** EXERCISE OBJECTIVE **
Return each entry exactly, with none missing.

(Stored data entries)
+++

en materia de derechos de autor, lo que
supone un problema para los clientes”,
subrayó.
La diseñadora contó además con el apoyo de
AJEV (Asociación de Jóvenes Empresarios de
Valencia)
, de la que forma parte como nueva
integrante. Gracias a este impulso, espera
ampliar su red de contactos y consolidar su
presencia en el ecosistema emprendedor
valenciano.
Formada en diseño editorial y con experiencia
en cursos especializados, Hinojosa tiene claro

+++

** RESULT OF THE EXERCISE **
en materia de derechos de autor, lo que
supone un problema para los clientes”,
subrayó.
La diseñadora contó además con el apoyo de
AJEV (Asociación de Jóvenes Empresarios de
Valencia)
, de la que forma parte como nueva
integrante. Gracias a este impulso, espera
ampliar su red de contactos y consolidar su
presencia en el ecosistema emprendedor
valenciano.
Formada en diseño editorial y con experiencia
en cursos especializados, Hinojosa tiene claro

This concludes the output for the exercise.